Fall Books

Fall Books

I read some brilliant books in September and October, and wanted to share them!


First up, Lila by Marilynne Robinson. Please read this interview with Robinson in the Times and then sit back, crack open Lila and prepare to be completely immersed in the character Lila’s consciousness. I read this book over the course of four days, unable to put it down. Lila was, oddly, my favorite character in Gilead,even though she appeared very little in the book. Lila is the third in Robinson’s series of novels that take place the fictional town of Gilead, Iowa, and it is my favorite of all three books. Robinson’s prose has a kind of surgical precision, yet it never feels cold. Her explorations of loneliness, grace, and redemption make Lila a heartfelt and layered read. When I finished the book I wanted to turn back to the first page and start all over again.


Speaking of books I could not put down: Goodhouse by Peyton Marshall. A vividly imagined look into a dystopian future, where the sons of convicted felons are genetically tested for markers that might indicate their potential for being criminals themselves. The boys who test positive become part of the Goodhouse system–removed from their homes, given new identities, and made to live as wards of the state in reform schools. This book is a thriller with beautiful prose and sharp observations about freedom, social justice, and the idea of genetic destiny.


A really smart, funny, and thoroughly readable collection of essays about everything from Zora Neale Hurston’s writing, Liberia, Katherine Hepburn, to the two different kinds of novel writers. Smith is passionate and insightful, and each essay is a little gem.

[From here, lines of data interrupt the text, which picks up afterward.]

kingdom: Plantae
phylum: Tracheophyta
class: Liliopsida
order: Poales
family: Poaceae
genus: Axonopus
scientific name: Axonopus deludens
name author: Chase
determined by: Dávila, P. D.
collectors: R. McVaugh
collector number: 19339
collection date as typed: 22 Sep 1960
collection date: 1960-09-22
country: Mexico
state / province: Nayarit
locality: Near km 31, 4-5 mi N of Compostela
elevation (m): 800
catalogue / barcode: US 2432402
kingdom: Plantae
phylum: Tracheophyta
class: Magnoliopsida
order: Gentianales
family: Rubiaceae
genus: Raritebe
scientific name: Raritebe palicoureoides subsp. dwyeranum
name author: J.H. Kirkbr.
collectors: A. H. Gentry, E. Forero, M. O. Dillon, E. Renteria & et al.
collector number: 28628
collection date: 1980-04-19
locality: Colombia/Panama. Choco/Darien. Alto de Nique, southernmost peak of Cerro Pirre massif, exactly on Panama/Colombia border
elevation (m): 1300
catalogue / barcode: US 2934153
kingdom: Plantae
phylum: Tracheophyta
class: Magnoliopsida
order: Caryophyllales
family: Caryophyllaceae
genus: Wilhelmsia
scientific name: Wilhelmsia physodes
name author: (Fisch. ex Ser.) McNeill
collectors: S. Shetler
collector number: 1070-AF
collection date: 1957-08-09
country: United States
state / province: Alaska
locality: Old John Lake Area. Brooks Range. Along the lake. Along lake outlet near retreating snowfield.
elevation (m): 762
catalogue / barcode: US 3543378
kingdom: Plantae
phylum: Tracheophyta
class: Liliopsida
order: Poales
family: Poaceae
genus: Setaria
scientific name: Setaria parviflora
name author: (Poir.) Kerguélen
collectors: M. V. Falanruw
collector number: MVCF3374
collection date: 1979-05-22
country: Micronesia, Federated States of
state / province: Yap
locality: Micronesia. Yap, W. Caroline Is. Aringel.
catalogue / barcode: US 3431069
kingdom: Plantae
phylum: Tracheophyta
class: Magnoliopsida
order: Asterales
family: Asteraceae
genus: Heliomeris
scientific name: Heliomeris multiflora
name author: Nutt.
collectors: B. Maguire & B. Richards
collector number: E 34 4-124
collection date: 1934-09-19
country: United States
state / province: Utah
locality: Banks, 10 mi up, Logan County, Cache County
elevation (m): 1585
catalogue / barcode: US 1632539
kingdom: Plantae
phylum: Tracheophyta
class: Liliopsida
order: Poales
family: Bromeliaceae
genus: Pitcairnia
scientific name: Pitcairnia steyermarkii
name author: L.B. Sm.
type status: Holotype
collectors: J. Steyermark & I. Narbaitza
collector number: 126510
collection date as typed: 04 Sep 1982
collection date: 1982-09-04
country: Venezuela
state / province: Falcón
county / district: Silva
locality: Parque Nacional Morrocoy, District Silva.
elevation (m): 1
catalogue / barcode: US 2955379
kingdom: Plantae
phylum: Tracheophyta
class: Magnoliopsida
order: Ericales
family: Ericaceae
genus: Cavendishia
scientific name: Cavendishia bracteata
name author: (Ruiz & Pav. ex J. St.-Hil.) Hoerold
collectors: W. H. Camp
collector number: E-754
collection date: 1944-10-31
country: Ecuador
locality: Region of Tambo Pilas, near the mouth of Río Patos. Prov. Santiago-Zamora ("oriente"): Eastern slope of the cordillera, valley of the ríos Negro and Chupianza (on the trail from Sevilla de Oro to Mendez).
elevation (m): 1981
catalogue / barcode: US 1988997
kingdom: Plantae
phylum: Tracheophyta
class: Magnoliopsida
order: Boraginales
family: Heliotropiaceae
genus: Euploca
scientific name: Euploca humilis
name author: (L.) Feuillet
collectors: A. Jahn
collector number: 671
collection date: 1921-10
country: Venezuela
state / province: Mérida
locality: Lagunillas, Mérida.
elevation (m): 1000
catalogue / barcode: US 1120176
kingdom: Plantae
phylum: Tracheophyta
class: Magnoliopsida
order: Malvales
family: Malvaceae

My kind and really talented Iowa classmate (and friend) Kevin Clouther wrote an amazing short story collection. The stories in We Were Flying to Chicago are all meticulously crafted without feeling that way–you feel like you’re just going along for the ride with Kevin’s characters, whether they are in a plane, a car, or trapped in an airport. But after just a few pages you come to know these people and genuinely care for them. And who can resist a title story written in first-person plural? Not me.


An oldie, but a goodie. L.P. Hartley’s The Go Between has everything you could want in a great first-person novel: an unreliable narrator, innocence lost, a gloomy English country manor, and an illicit love affair. Oh, and the first line is magic.